Hervé pointe aussi du doigt « l’absence de mesures mises en place« : « On est en alerte canicule, et la préfecture ne fait rien. Le week-end dernier je n’avais plus d’eau, j’ai failli mourir. J’ai appelé les pompiers, ils m’ont dit qu’ils n’avaient pas le temps. » Fort heureusement, la solidarité existe encore: « J’ai demandé des verres d’eau à des commerçants, ça m’a sauvé. »

De l’aide, ils en reçoivent également de la part de la DDETS, qui fournit aux associations du département ce qui s’apparente à des kits de survie. « La DDETS nous donne des casquettes, des brumisateurs, des tongs, que nous distribuons ensuite aux sans-abri durant nos maraudes », explique Stella Barreto, coordinatrice de l’équipe mobile santé-précarité de l’association SenDRA Solidarités, basée à Draguignan.

Dans la cité du dragon, l’accueil de jour AVAF a lui aussi élargi ses horaires pour permettre aux sans-abri de trouver refuge dans un endroit frais. « Le but est d’éviter qu’ils fassent des malaises à cause de la canicule.
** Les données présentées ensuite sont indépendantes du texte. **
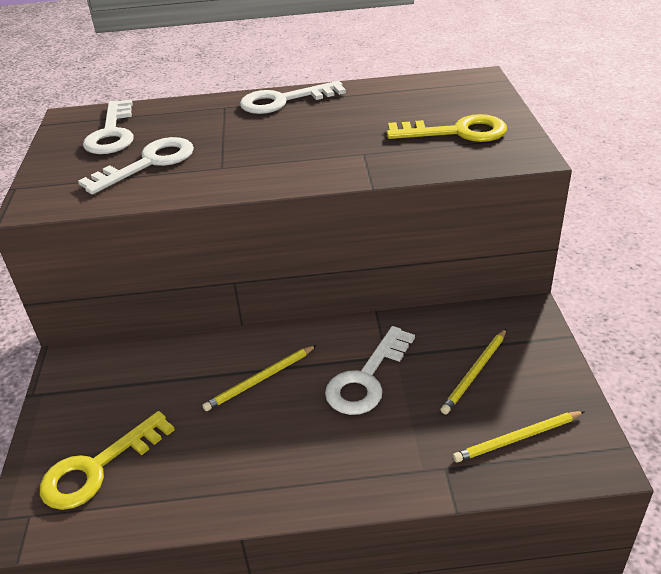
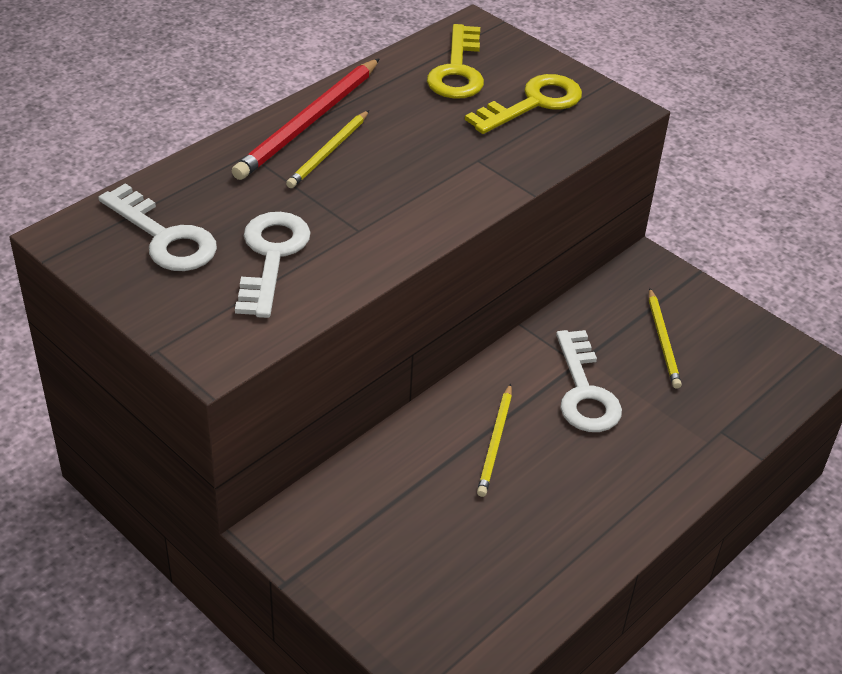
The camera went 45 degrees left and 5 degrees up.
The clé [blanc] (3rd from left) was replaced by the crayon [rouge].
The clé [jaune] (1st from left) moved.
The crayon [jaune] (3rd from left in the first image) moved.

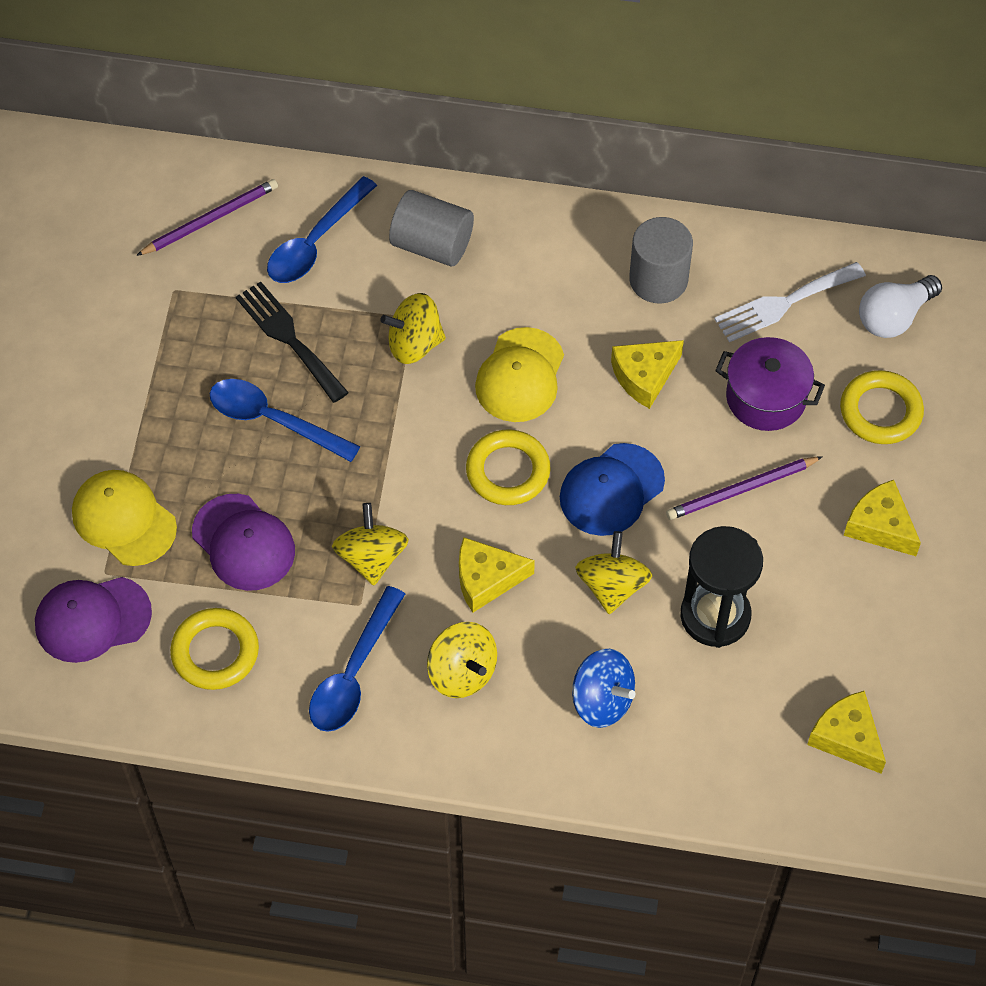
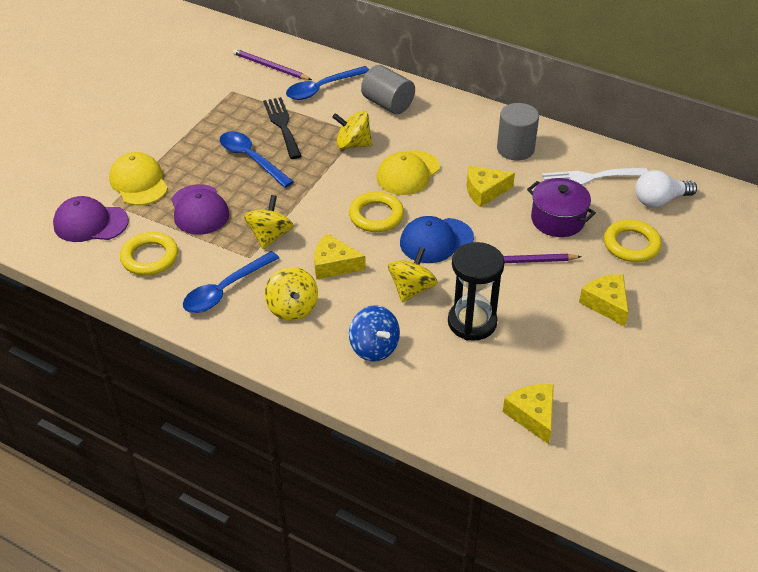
The camera went 20 degrees right and 15 degrees down.
The crayon [violet] (1st from left) turned 135 degrees counterclockwise.

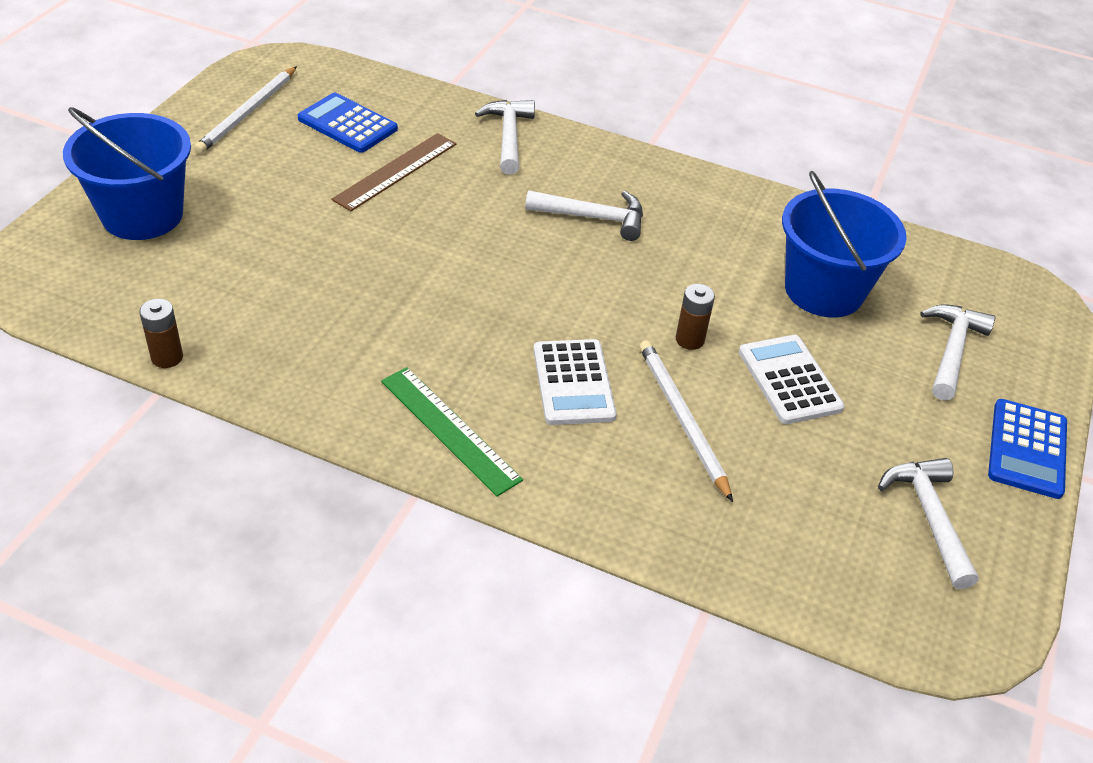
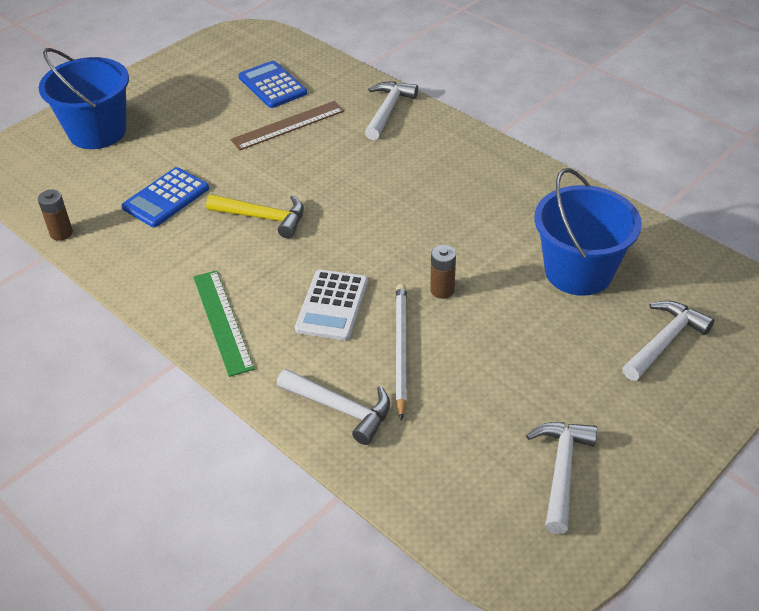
The camera went 25 degrees right and 0 degrees up.
The crayon [blanc] (1st from left) disappeared.
The marteau [blanc] (2nd from left in the first image) moved.
The calculatrice [blanc] (2nd from left) disappeared.
The calculatrice [bleu] (2nd from left in the first image) moved.
The marteau [jaune] appeared.

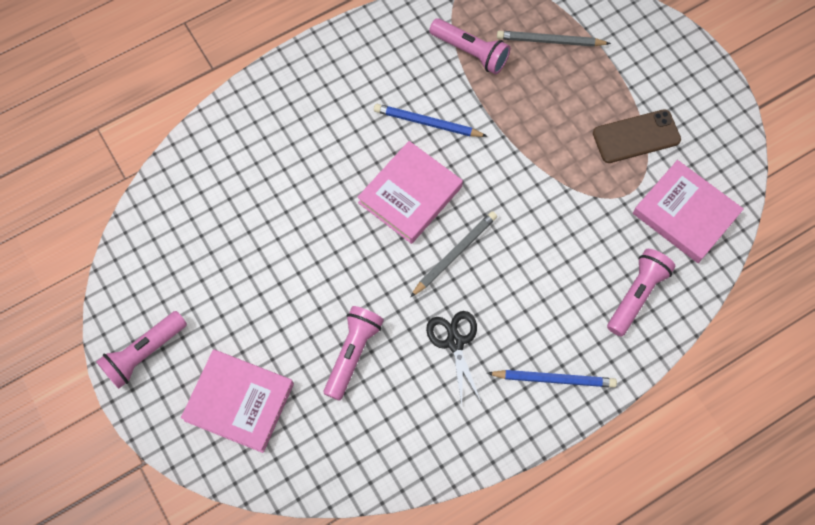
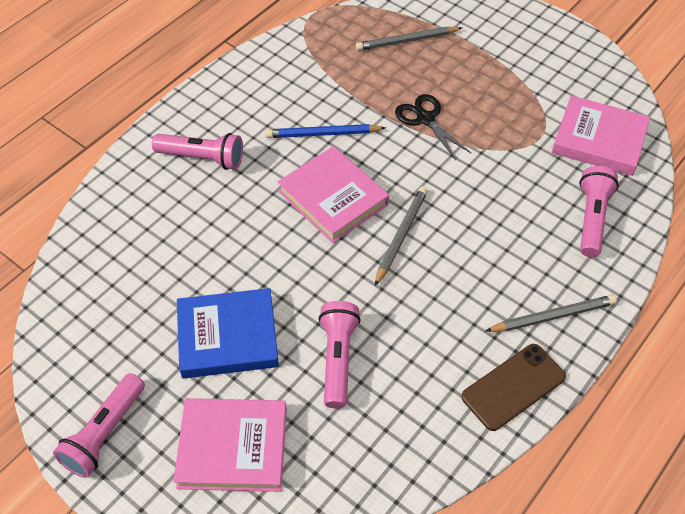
The camera went 20 degrees left and 15 degrees down.
The lampe de poche [rose] (3rd from left in the first image) moved.
The téléphone [marron] moved.
The livre [rose] (2nd from left) turned 60 degrees counterclockwise.
The ciseaux [noir] moved.
The crayon [bleu] (2nd from left) became the crayon [gris] (3rd from left).
The livre [bleu] appeared.

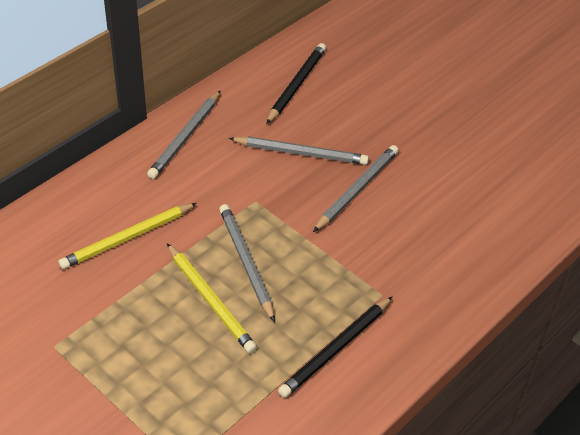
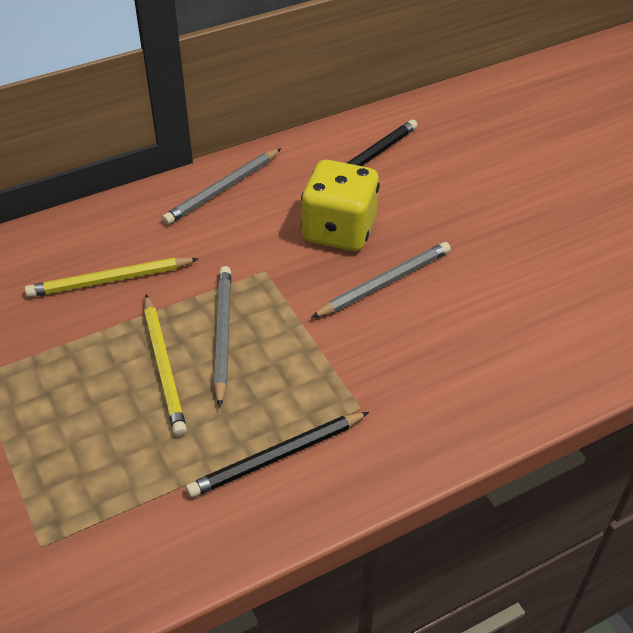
The camera went 20 degrees right and 0 degrees up.
The crayon [gris] (3rd from left) was replaced by the dé [jaune].

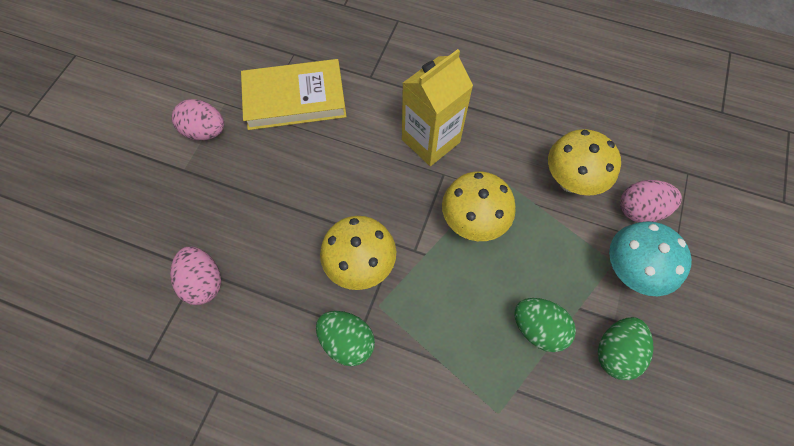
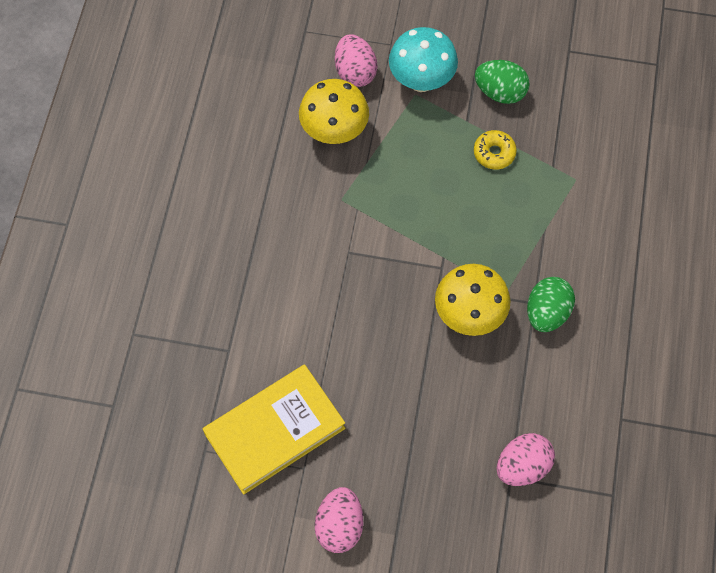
The camera went 100 degrees left and 0 degrees up.
The brique de lait [jaune] disappeared.
The livre [jaune] turned 75 degrees clockwise.
The champignon [jaune] (2nd from left) disappeared.
The œuf [vert] (2nd from left) was replaced by the beignet [jaune].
Depuis la fin du mois de juin, nous avons distribué 270 bouteilles d’eau« , précise la coordinatrice.

Quand la chaleur accable les villes et devient un piège mortel pour ceux que l’on oublie trop souvent, chaque geste compte.

« Il convient d’agir »

la préfecture du Var détaille les « procédures de gestion des vagues de chaleur  » mises en place à destination des publics sans domicile et donc vulnérables. « Le niveau de veille saisonnière est activé automatiquement du 1er juin au 15 septembre 2025. Dès le passage en niveau de vigilance météorologique jaune, il convient d’agir. »

Le dispositif opérationnel de veille et d’alerte dans le Var repose sur plusieurs volets:

Une mobilisation optimale des moyens disponibles: le SIAO-115 du Var informe la DDETS du Var en temps réel de l’évolution des demandes de prestations et de mises à l’abri en nombre et par zone géographique.

Une attention particulière des appels au 115 durant cette période pour répondre à la progression des signalements et des appels.

Une intensification des maraudes (sur Toulon Provence Méditerranée, l’Aire Dracénoise, Fréjus-Saint-Raphael) effectuées par les équipes mobiles et les bénévoles, dès activation de la vigilance jaune.

Une extension horaire des accueils de jour et une ouverture les week-ends de 5 des accueils (Toulon, Hyères, Fréjus, Draguignan et Brignoles) en cas de déclenchement de la vigilance orange et rouge.